There are at least four clear benefits to a Government of National Unity

Dear Editor,

With APNU contesting the upcoming elections on a platform of shared governance and power-sharing in the form of a Government of National Unity (GNU), the debate on the merits and demerits of this idea has resurfaced. Despite what the sceptics say, there are at least four clear benefits of a GNU for Guyana.

Perhaps the foremost benefit of a Government of National Unity is its potential for ensuring that no ethnic group dominates the other politically and by extension culturally and economically. In Guyana the executive branch has evolved as the engine of government with the other two branches serving for the most part in a supplementary manner. One can argue with much justification that there has been an executive supremacy that borders on executive tyranny. The party which wins the election gets a majority in the parliament, which then gives it automatic control of the executive branch. This guarantees the governing party enormous power, which in a situation of ethnic polarisation is an unfair advantage that eventually leads to authoritarianism or democratic exclusion. With the built-in parliamentary majority, government bills are guaranteed passage unless there is a revolt among government parliamentarians, which has never occurred in Guyana.

However, with both parties in the cabinet the fear of the power of the executive by the minority would be greatly diminished. Since ethnic insecurity is premised on the fear of domination, institutional assurances of security will most likely lead to a decrease in the intensity of this fear. Because the executive branch of the government has a monopoly on decision-making within the Guyanese state, it has become the symbol of domination along class, gender and ethnic lines. Given the fact that ethnicity has greatly influenced political behaviour in Guyana since 1955, control of the government is seen largely, though not exclusively, in ethnic terms. The power of the state in determining economic policy and distributing resources places it in an extremely powerful position. In an economy in which the state is the largest employer and the private sector is relatively small, the power of the executive is enhanced.

This leads to a second benefit of a Government of National Unity – the enlarging of multiethnic space. The creation of multiethnic space in ethnically polarized societies is directly linked to ethnic security. When ethnic insecurity is high multiethnic space contracts, and when it decreases multi-ethnic space grows. The PPP’s retreat from the power-sharing pact with the opposition parties and its refusal to enter into a similar pact with the PNC after the 1992 election greatly decreased multiethnic space. The consequence was the heightening of ethnic insecurity and conflict that exploded in the wake of the 1997 election and has since all but consumed the society. The removal of the threat of political domination would most likely decrease the ethnic temperature.
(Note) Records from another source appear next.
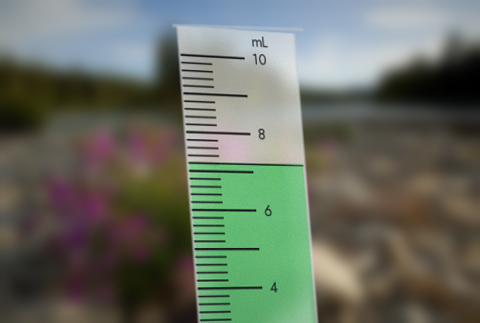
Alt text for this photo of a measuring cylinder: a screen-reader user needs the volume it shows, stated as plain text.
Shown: 7.2 mL
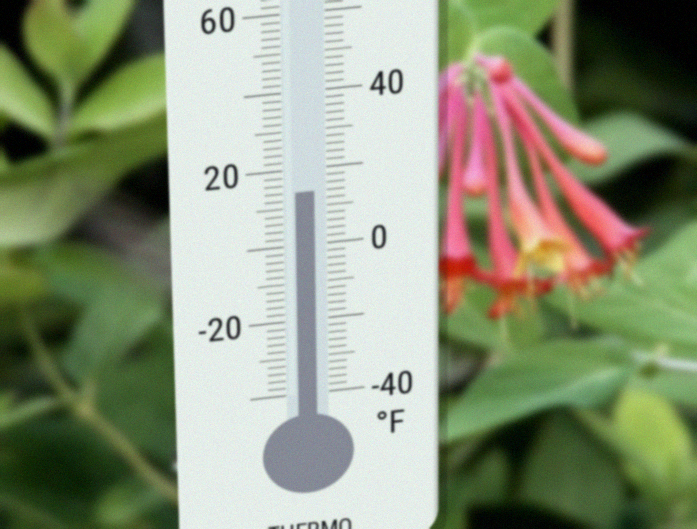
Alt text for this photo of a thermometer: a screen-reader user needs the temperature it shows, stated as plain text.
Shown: 14 °F
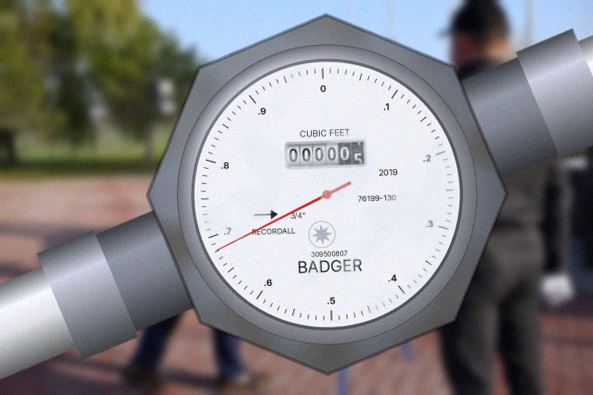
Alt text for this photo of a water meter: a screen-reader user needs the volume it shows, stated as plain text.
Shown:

A third benefit of a Government of National Unity is its potential for the enhancement of democratization within the government. One of the problems of governance in the Caribbean, despite its general adherence to the tenets of formal democracy is the concomitant monopoly of power by the ruling party and the exclusion of the opposition. This democratic exclusion has led to a virtual one-party democracy, which has had negative consequences for the rule of law, respect for civil liberties, government accountability, economic management and development, political stability and national sovereignty. In ethnically polarized societies democratic exclusion and one-party democracy often mean ethnic exclusion and domination. The ruling party’s obsession with remaining in power to protect the ‘race‘ leads to it being unaccountable to either its constituency or that of the opposing parties. Further, the guaranteed ethnic support regardless of the quality of governance makes the government more likely to overreach. On the other hand opposition perception and reality of marginalization drive it to extra-parliamentary tactics, which are then crushed by the government. While power-sharing in the executive does not automatically lead to democratization of the other two branches, it stands a better chance of facilitating this. Increased separation of powers between the executive and legislative branches would lead to more checks and balances than currently exist.

A fourth benefit of a Government of National Unity  is that it brings the opposition off the streets into the formal councils of government, thus denying the government the excuse that it is under siege and the opposition of charges that its supporters are ethnically marginalized. With both groups in the executive branch, majoritarianism gives way to a more consensus form of democracy.